Milletimiz şehitlerimizin haberini keşke Sayın Cumhurbaşkanından duysaydı.
Hemen her konuda milletimize canlı yayınlarda açıklama yapan Cumhurbaşkanımız, şehitlerimizin acısını da milletimizle keşke paylaşabilseydi, Malatya Valisine bırakmasıydı.
Yurttaşlarımızın şehit edilmesinin ardından sadece kırk sekiz saat geçmeden, milletimiz acı, üzüntü, keder içerisindeyken, şehit evlerinde, mahallelerinde gözyaşı varken,
AK PARTİ kongrelerinde türküler, espriler, şakalar keşke yapılmasaydı.
AK PARTİ kongrelerinde yapılan bu şakaları şiddetle kınıyorum.
Bir şehit anasının parti kongresine canlı bağlantısını keşke yapmasalardı, keşke yapmasaydınız arkadaşlar.
Suudi Arabistan Kralının ölümünde Türk Bayrağı’mızı indirip yas ilan edenler, şehitlerimiz için de yas ilan etmeyi keşke becerebilselerdi.
Sayın milletvekilleri, millet olmak, acıları ve sevinçleri birlikte yaşamaktır; birlikte ağlamak, birlikte gülmeyi becerebilmektir.

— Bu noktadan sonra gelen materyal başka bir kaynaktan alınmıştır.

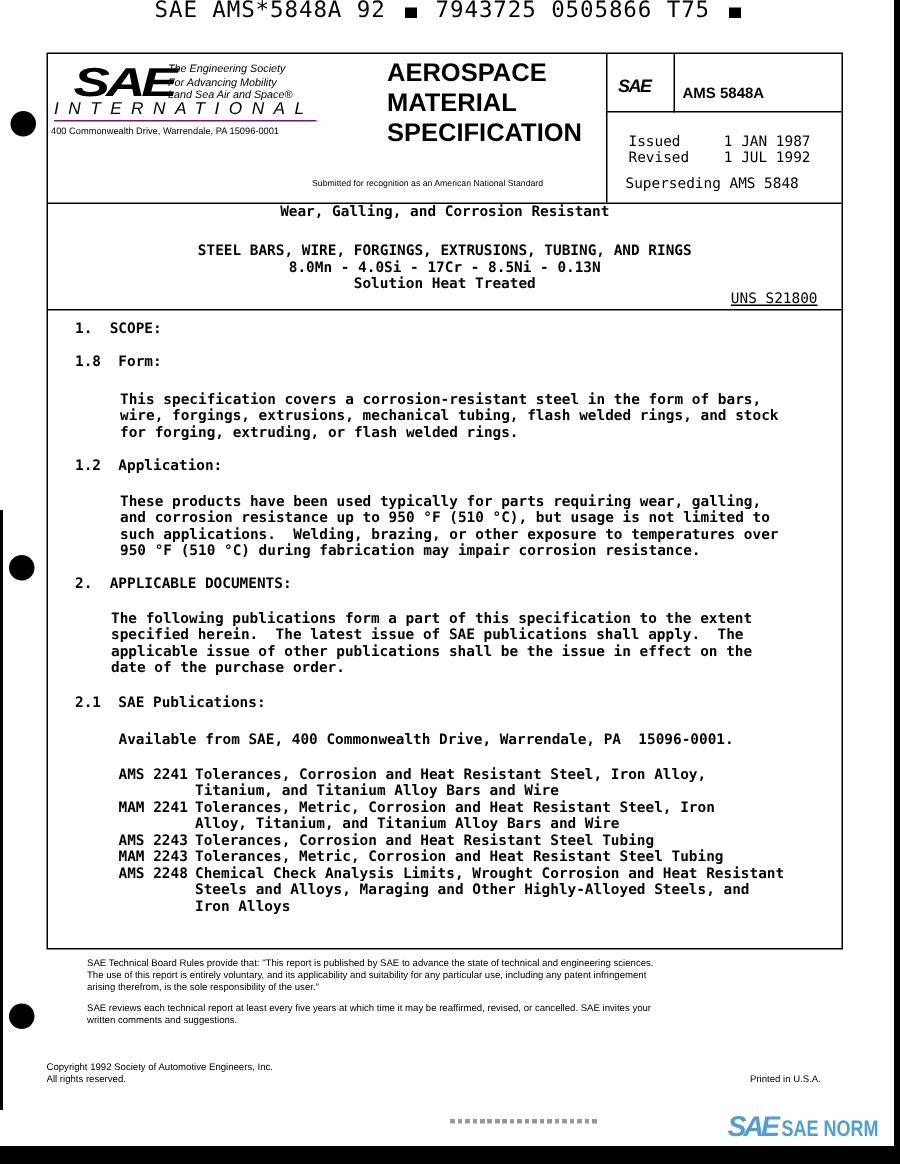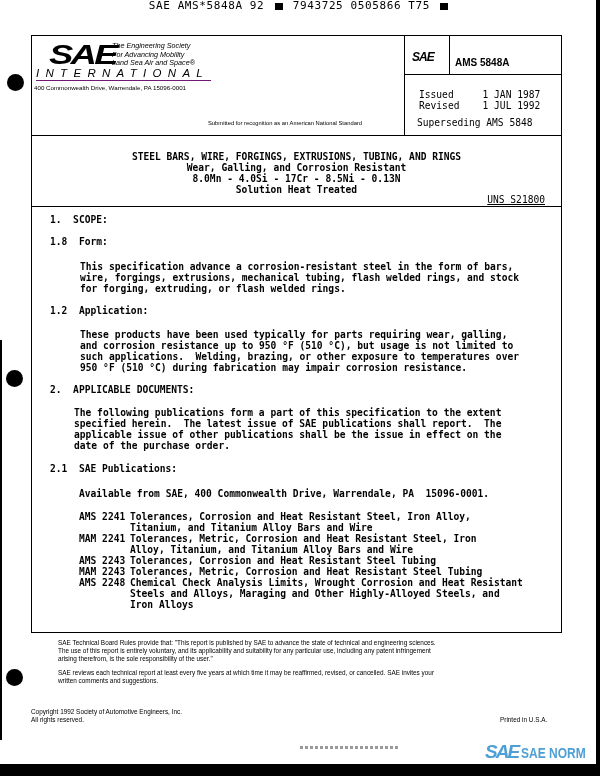"SAE AMS*5848A 92 7943725 0505866" #topline { font-size: 11px -> 15px }
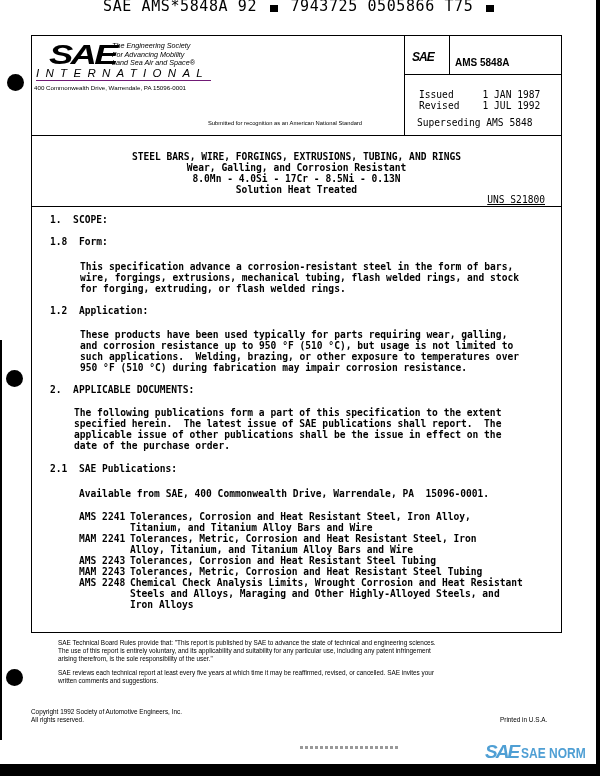"AEROSPACE" div.ams-title { html: none -> <div> <div>AEROSPACE</div> <div>MATERIAL</div> <div>SPECIFICATION</div> </div> }
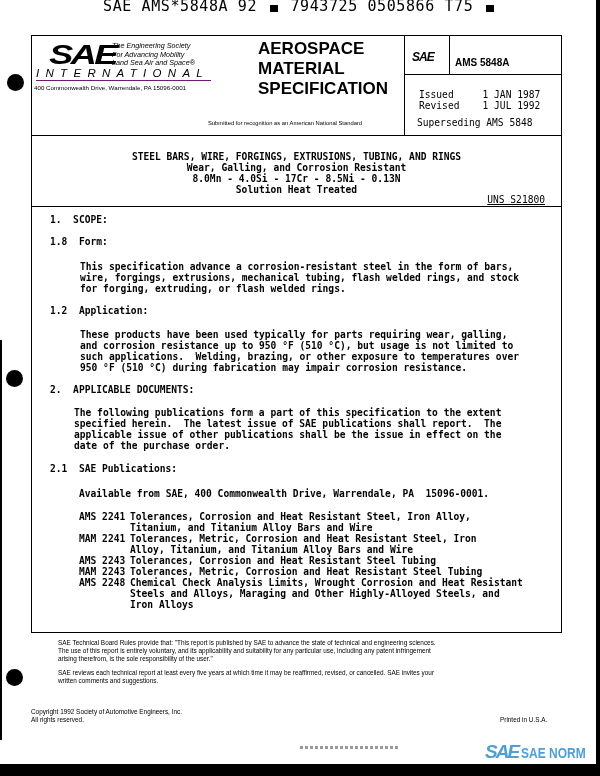"STEEL BARS, WIRE, FORGINGS, EXTRUSIONS," div.ln { order: before "Wear, Galling, and Corrosion Resistant" -> after "Wear, Galling, and Corrosion Resistant" }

Saray hükûmetinin yanlış tercihleri ile sağlık krizi, devlet krizi, ekonomik kriz derken milletimizin üzerine âdeta bir karabasan gibi çöktünüz.
Esnaf, kafe, bar, restoran çalışanları ve işletmecileri dükkânlarına afiş asıyor, artık haykırıyorlar: “Lütfen sesimizi duyun, dükkânımızı kapatmayın, kapatacaksanız da sahip çıkın.” Esnaf nefes alamadığını ve sesini de duyan olmadığını aşağıdan yüksek sesle dile getiriyor.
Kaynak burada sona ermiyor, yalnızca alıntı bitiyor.